CRIMINAL NEGLIGENCE OVER RICE SUBSIDY SCHEME

Fugitive former Thai PM gets 5 yrs' jail in absentia

Thailand's top court yesterday sentenced ousted premier Yingluck Shinawatra in absentia to five years in prison for criminal negligence, a verdict that likely ends the political career of a popular leader who fled the junta-run kingdom last month.

Yingluck's administration was toppled in a 2014 coup and she was later put on trial for failing to stop corruption and losses in her government's rice subsidy scheme, which the court said cost the country billions of dollars.

She pleaded innocent and accused the ruling junta of a political witch-hunt.But the Supreme Court in Bangkok deemed her guilty, saying she failed to stop graft and losses in the rice programme.

The verdict, which makes Yingluck's return to the kingdom increasingly unlikely, said the leader was aware of corrupt deals made by members of her administration but did nothing to stop them. The court said the policy cost Thailand nearly $10 billion in losses.

After attending dozens of hearings in a trial that lasted more than one year, Yingluck failed to turn up for a ruling originally scheduled for August 25 -- a day of high drama that left the kingdom dumbfounded.
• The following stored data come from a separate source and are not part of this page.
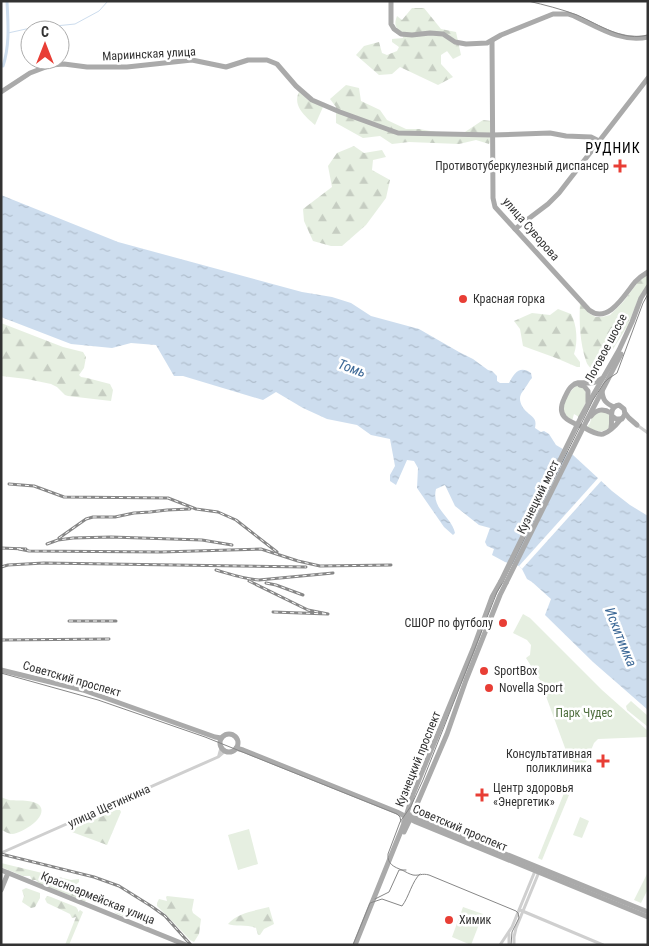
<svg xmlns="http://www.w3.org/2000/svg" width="649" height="946" viewBox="0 0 649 946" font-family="'Roboto Condensed',sans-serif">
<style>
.green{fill:#e6efe1}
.forest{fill:url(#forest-firs)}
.water{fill:url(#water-ripples)}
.pier{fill:#fff}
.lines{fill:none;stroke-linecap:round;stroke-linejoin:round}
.stream{stroke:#cdddee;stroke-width:1}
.river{stroke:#cdddee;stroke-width:3}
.minor{stroke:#cfcfcf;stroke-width:3}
.major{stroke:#aaa;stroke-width:5}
.tram{stroke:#878787;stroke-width:1}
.rail-casing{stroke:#878787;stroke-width:3}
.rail{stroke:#fff;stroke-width:1;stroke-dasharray:4;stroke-linecap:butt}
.major-bridge{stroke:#aaa;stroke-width:5}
.poi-dot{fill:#e83e35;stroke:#fff;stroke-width:2}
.labels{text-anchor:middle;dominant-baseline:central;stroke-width:5;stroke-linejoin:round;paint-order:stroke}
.street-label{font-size:12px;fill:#323232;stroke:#fff}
.poi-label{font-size:12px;fill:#323232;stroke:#fff;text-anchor:start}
.park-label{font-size:12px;fill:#4f6f3e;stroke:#fff}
.neighbourhood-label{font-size:14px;letter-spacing:1px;fill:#000;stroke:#fff}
.water-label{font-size:14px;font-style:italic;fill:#3d6997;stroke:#fff}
</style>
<defs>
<pattern id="forest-firs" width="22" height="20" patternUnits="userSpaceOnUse" patternTransform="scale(1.25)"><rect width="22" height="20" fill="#e6efe1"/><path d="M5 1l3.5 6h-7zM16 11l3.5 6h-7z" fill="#c6cdc2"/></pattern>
<pattern id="water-ripples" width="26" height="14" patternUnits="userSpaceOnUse" patternTransform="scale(1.25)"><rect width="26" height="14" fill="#cdddee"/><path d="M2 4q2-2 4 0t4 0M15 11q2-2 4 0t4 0" fill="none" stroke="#b0becd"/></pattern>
</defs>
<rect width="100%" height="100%" fill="#fff"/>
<g class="green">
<path d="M576 386H580L585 389 587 400 579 417 574 414 572 421C557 411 564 397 576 386Z"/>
<path d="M597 411 608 413 610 417V427C602 434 595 431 587 427L590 423 592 415Z"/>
<polygon points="523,614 530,618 602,690 648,731 648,737 598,739 594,743 584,767 572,761 568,756 540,680 526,658 530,655 531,645 527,640 513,633"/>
<polygon points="631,701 648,716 648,727 627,710 626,706"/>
<polygon points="564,793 569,795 542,860 538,858"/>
<polygon points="580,817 589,821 582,838 573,835"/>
<polygon points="249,829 258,864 238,870 228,835"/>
<polygon points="648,872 648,889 641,903 634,900"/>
<polygon points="463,907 483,914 471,945 452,937"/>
</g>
<g class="forest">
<path d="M412 8H424L441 29 456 32 461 55 453 59 447 51 441 55V64L453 77 438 85 400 67 392 74 379 75 356 55 364 46 379 42 382 53 387 55 397 51 399 47 392 42V39L403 38 402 33C395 28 394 24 397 16L402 20Z"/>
<polygon points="346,85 359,88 361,101 380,110 387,120 406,129 419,129 459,136 483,120 491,121 490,141 489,144 476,140 459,144 409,142 392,144 380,136 363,138 336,123 336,107 330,99"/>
<path d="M299 92 308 100 323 107 315 125C306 117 292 106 299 92Z"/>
<polygon points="354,146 364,153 382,150 386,157 373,160 372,170 390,180 386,198 366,225 342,246 331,246 313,241 304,221 303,209 332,187 328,166 337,153"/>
<path d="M648 274V284L639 297 628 325 613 349 606 351 602 356C602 362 602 366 597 371H593C590 367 587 365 586 361 580 343 579 322 580 303L590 314 596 317H602L610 315 623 302 638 282Z"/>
<path d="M558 309 571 314C577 325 578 342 574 354L580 362V367H577L556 358 523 346 520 329 514 321 532 313 550 315Z"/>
<polygon points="1,323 63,347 83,352 86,357 84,368 79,375 81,377 87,378 110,384 113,390 111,401 68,396 65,395 57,387 51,384 27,379 1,376"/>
<path d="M1 797C3 798 6 799 9 800 16 801 35 799 40 806 48 817 23 833 12 834 8 834 5 831 1 830Z"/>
<polygon points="116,810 120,810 121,812 107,845 72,832 74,827"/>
<polygon points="1,863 71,880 79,879 79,882 74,886 88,893 89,894 89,897 85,901 84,901 49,887 47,884 49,882 49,881 45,884 40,884 36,880 32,880 30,876 23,876 1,867"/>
<polygon points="26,888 40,893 40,898 35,907 31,908 22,902 24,896 22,890"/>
<polygon points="47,896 51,897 76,907 78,910 78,912 80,910 83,912 69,945 65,945 76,917 72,918 70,914 47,903 45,899"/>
<polygon points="167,896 194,899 192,910 193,913 201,919 199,934 194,942 190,940 175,924 157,906 157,903 159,899 167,901 166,897"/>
<polygon points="118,907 131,908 137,912 136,918 131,917 129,918 117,914 114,911 114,909"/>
<path d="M269 907 274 924 264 929 260 935H258L256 928C246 924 234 927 228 924 238 912 255 911 269 907Z"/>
</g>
<path class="water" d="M1 195 118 242 302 292 332 297 351 303 371 316 419 329 459 352 473 359 488 370 492 371 497 376V381L500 383H509C514 373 520 365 531 373L532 378C529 381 528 384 525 388 524 390 522 392 521 394 518 400 522 408 527 412 533 418 537 418 535 428L541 432 544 431 549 434 556 445 573 455 612 491 630 505 648 516V710L593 662 545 615 551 599 532 582 527 579 522 569 519 566 505 562 492 555 494 549 487 546 485 542 490 528 479 525 455 506 445 485 436 489C431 509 452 517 455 533L453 535 444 527 417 488 418 468 414 461 407 460 396 485 390 481V475L395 466 390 439 371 435 357 425 327 419 303 408 276 392 263 400 183 376H174L156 345 131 343 112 348 71 344 1 317Z"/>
<polygon class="pier" points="599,477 603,479 522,569 519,566"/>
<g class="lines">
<polyline class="stream" points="8,33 26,29 75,24 99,11 108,1"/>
<path class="river" d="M1 66H3C10 45 8 23 7 1"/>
<g class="minor">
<polyline points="637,425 648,433"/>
<polyline points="219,755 221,748"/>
<polyline points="1,853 218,757 225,751"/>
<polyline points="520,910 603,945"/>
<polyline points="509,934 509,945"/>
<polyline points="500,945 512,927 535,871"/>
<polyline points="514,945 514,937 516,928 539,872"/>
</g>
<g class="major">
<path d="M391 1V24L394 29 401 34 412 35 430 33 443 34 455 42 466 44 487 43 501 35 553 14H568L574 16C598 27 621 43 648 37"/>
<path d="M492 41 493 198 495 207 589 310C608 325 625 294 635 282 639 278 643 275 648 272"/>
<polyline points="1,92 30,73 51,65 64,64 87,67 127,67 192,60 226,67 248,60 267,60 277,64 296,86 312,100 340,112 398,133 492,135 550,133 566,136 591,137 599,141"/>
<polyline points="515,229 548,204 559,193 648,78"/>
<path d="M601 379C590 388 580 378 572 386 568 389 566 395 564 399 555 418 571 422 585 428 590 431 597 435 603 434 610 432 617 424 621 419"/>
<polyline points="580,385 584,386 588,391 588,402"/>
<path d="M602 391C603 400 605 403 614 407"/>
<polyline points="625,413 629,418 637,425"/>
<path d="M591 416C597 409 603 408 611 413"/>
<polyline points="581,417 588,404 619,350 632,322 641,298 648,287"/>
<polyline points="587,420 621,354"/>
<path d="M611 428C613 419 608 407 619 405L624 409 625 414 622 419H616L612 416"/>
<polyline points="1,670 83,690 215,737 221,738"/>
<circle cx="229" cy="743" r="9"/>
<polyline points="236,748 243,750 397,812 416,822 648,917"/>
<polyline points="407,814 648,912"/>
<polyline points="404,832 414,811 447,734 466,680 500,595 506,583"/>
<polyline points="1,870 186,945"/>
<polyline points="1,890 8,873"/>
<polyline points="355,945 403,826 413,794 473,649 492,597 501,581"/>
</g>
<g class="tram">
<path d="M528 1C545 5 561 9 577 15 600 25 623 42 648 35"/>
<polyline points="1,673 98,700 205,737 397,814 400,817 401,822"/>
<polyline points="375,899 389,892 399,870 406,870"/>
<path d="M353 945 370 903 382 899 402 906C409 897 412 881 420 874"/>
<path d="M511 945 512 932 519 918 518 913 516 911 429 875C422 873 419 876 413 875 409 874 406 872 402 870 394 867 387 864 388 854L400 822 411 806 423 780 455 699 497 592 503 582 593 400 604 383 608 379 617 373 643 303 648 294"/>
</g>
<defs>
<g id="rail">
<polyline points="9,484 34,486 64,497 168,498 196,509 218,512 236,520 277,552"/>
<polyline points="59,538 86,519 93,517 115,517 134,513 150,512 167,510 190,509"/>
<polyline points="47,544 58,540 73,538 111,537 202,540 232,545"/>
<polyline points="1,548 26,549"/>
<polyline points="19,549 29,551 161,552 261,549 298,561 320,566 391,565"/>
<polyline points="1,567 8,565 44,563 306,567"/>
<path d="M216 570C230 574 244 579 259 580L333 573"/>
<polyline points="249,581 308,610 328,614 273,612"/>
<polyline points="266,583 276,585 303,595"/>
<polyline points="69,621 116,621"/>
<polyline points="1,640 109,639"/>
<polyline points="1,854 94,877 119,886 151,906 165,916 191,945"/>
</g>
</defs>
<use href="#rail" class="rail-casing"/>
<use href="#rail" class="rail"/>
<g class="major-bridge">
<polyline points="501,581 581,417"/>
<polyline points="506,583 587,420"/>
</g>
</g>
<g class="poi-dot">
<path d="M617.5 158.5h5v5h5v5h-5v5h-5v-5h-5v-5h5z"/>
<circle cx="463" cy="299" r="5"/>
<circle cx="503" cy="623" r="5"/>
<circle cx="484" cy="671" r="5"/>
<circle cx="489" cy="688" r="5"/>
<path d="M600.5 753.5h5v5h5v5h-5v5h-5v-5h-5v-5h5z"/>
<path d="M479.5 787.5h5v5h5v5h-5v5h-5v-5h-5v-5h5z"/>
<circle cx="449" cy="920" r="5"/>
</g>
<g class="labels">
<g class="street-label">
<text transform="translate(149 54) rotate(-3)">Мариинская улица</text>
<text transform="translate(531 229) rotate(49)">улица Суворова</text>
<text transform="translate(606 348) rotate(-62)">Логовое шоссе</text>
<text transform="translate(538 497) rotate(-64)">Кузнецкий мост</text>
<text transform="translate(72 679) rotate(16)">Советский проспект</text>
<text transform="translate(418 759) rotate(-68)">Кузнецкий проспект</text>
<text transform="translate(109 806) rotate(-24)">улица Щетинкина</text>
<text transform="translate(460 828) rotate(23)">Советский проспект</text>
<text transform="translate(98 898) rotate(22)">Красноармейская улица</text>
</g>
<g class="poi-label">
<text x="609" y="166" text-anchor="end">Противотуберкулезный диспансер</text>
<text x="473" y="299">Красная горка</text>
<text x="493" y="623" text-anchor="end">СШОР по футболу</text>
<text x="494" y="671">SportBox</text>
<text x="499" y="688">Novella Sport</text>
<text x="592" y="754" text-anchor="end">Консультативная<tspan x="592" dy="14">поликлиника</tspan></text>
<text x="493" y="788">Центр здоровья<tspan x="493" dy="14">«Энергетик»</tspan></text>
<text x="459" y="920">Химик</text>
</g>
<g class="park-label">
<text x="584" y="713">Парк Чудес</text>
</g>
<g class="neighbourhood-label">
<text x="613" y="148">РУДНИК</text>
</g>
<g class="water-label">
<text transform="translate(352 368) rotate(20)">Томь</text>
<text transform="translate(621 637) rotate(68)">Искитимка</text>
</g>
</g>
<rect width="649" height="946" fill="none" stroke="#323232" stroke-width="5"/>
<g transform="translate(45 45)"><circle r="24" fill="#ffffff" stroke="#adadad"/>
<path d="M0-4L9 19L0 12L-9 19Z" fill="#e83e35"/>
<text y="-8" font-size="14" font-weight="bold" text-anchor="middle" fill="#323232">С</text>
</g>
</svg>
The 50-year-old has not appeared in public since pulling the vanishing act. But there are widespread reports she joined her brother Thaksin, a former prime minister ousted in a 2006 coup, in Dubai.

Analysts say the latest coup, followed by Yingluck's trial, was part of the ruling junta's effort to expunge her clan from politics for good. The guilty verdict may not rub out the Shinawatras' influence altogether but it spells "the end of Yingluck's political career," said Thitinan Pongsudhirak, a politics expert at Chulalongkorn University.